And I'm devastated. Why does it feel so awful?
Been together almost 3 years, he moved in very quickly. Probably lovebombed me really. Came with a dog who is much adored by both me and DD12.
He's probably only worked for about a year of our relationship, I've carried all the rent and bills (it's my flat, although rented) and he's never held down a permanent job, bouncing from one agency to another and averaging 3 days a week when working.
I believe he's a narcissist. He's certainly emotionally abusive. A year ago his son came over from abroad to live, I took him into my home too and treated him as my own. He is at times shouty and abusive to his son - I used to step in but stopped when I was told I just make things worse, and that he should be able to parent however he sees fit.

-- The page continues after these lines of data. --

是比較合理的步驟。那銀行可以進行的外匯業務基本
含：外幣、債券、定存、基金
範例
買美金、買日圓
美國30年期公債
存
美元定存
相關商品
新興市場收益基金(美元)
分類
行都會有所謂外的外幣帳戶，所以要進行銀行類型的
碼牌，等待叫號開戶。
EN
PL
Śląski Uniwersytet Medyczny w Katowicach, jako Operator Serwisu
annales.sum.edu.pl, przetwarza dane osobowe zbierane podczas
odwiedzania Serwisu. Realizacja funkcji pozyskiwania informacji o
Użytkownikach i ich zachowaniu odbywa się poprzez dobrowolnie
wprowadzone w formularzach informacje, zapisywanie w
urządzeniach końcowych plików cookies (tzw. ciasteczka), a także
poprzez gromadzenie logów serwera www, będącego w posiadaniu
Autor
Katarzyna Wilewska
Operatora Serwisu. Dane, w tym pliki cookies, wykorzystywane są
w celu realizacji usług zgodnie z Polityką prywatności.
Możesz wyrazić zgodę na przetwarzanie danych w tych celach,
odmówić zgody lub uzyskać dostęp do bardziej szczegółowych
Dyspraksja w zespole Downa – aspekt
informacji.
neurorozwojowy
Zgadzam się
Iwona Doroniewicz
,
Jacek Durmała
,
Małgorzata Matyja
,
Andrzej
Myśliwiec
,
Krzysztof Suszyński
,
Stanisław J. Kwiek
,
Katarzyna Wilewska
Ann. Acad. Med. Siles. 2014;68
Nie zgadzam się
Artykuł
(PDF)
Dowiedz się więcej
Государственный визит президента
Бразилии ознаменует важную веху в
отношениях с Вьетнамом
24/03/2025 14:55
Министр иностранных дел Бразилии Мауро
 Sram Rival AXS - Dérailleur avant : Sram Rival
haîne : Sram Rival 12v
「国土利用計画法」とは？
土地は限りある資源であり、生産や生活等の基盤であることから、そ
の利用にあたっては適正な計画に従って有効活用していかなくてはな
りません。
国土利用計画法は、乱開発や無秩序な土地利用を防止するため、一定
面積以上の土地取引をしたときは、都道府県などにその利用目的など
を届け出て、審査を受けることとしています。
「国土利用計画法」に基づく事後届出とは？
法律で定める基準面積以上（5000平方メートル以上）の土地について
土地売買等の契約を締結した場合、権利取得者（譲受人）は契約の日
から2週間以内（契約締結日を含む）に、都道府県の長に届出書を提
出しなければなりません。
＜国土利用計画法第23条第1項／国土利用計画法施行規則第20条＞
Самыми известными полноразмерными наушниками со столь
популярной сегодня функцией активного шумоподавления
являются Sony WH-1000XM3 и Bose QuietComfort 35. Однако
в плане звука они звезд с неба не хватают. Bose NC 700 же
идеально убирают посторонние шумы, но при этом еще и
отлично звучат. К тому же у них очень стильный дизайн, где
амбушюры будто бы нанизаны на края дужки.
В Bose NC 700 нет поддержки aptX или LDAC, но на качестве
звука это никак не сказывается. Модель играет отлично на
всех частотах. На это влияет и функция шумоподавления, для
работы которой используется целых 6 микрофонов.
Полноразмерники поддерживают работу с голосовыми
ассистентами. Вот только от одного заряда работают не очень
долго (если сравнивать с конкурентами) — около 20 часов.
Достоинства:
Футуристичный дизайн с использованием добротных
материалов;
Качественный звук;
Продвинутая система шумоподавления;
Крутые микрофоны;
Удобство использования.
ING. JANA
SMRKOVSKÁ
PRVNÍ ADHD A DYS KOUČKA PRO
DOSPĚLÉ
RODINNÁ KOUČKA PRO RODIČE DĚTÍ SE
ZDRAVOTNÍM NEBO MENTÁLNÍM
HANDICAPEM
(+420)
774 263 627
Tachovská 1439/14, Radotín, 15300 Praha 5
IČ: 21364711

I can't win no matter what I do. I've been called crazy, a lunatic, a psycho, a bitch and even a hooker before. He hates all of my family and friends and says awful personal things about them when he's angry.
In the 3 years we've been together, I've never received gifts or any time/effort for birthdays, Christmas, valentines days or anniversaries (not even a card) apart from twice, but woe betide if he gets nothing (or not what he asked for) from me.
He owes me over £4000 which he has been telling me for over a year he will pay back with a tax rebate (which has never materialised).
He does almost nothing around the house, while he wasn't working last time I asked if he'd paint my flat (I bought the paint) and he said he wouldn't do it unless he was paid, despite the fact he was living for free because he wasn't working!
His father passed away around a month ago and he's been horrendous to me since (he hated his father, who tbf was an abusive arse too) but manages to be nice to everyone else, it's only me who gets the nastiness.
It's his 40th birthday today. Several weeks ago he told me what he wanted as a gift, unfortunately money is tight at the moment and I told him I couldn't afford it. I did do my best and he didn't go without gifts by any means.
But he was so ungrateful and sulky and silent (despite actually liking what I bought, it just wasn't what he asked for) I just lost it and told him that it wasn't working and he needs to move out. He went mad and started shouting at my DD12 saying 'look what your mum has done, can you hear what she's saying, after everything I've done for her, it's my birthday and my dad has just passed and this is how she treats me'
We left and I drove to my mums in floods of tears. Why couldn't I hold on a bit longer? Now I feel like the worst person in the world, he will tell everyone that I kicked him out on his birthday after his dad died. And DD12 will lose her best friend in the dog (and her stepbrother who she adores)
How do I go on from here? I still love him so much but I can never do it right. He wants a woman to be quiet and subservient, which I could deal with if I got what I need in return.
All I've ever asked is that he pays his share, and treats me with respect. He can't do either of these things but I'm the crazy lunatic who nobody will want.
I've had lines of WhatsApp messages saying how awful I am. I can't stop crying. I wish wish it could be different.